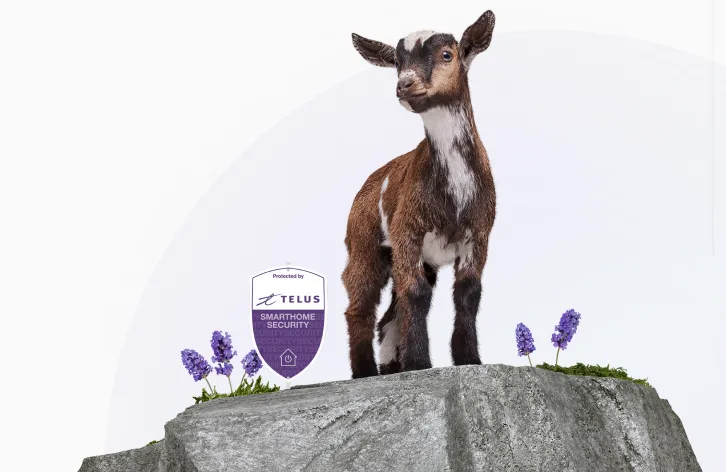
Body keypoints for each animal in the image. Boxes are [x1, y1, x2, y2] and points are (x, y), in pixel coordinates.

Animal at [342, 10, 497, 379]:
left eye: (447, 55)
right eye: (397, 63)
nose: (405, 84)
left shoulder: (479, 235)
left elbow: (468, 292)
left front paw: (469, 358)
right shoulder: (407, 232)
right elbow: (416, 294)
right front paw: (418, 363)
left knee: (389, 312)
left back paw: (389, 367)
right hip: (364, 244)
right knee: (361, 305)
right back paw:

+--

## What is needed
Copy the data word for word, no pictures.

## Your solution
Body keypoints for each animal in the image. Boxes are [x1, y1, x2, y2] and points are (x, y), in pixel coordinates.

Animal at [342, 10, 497, 379]:
left eye: (447, 55)
right eye: (397, 63)
nose: (405, 84)
left shoulder: (479, 235)
left elbow: (468, 292)
left front paw: (469, 358)
right shoulder: (407, 232)
right elbow: (416, 294)
right front paw: (418, 363)
left knee: (389, 312)
left back paw: (389, 367)
right hip: (364, 244)
right knee: (361, 305)
right back paw:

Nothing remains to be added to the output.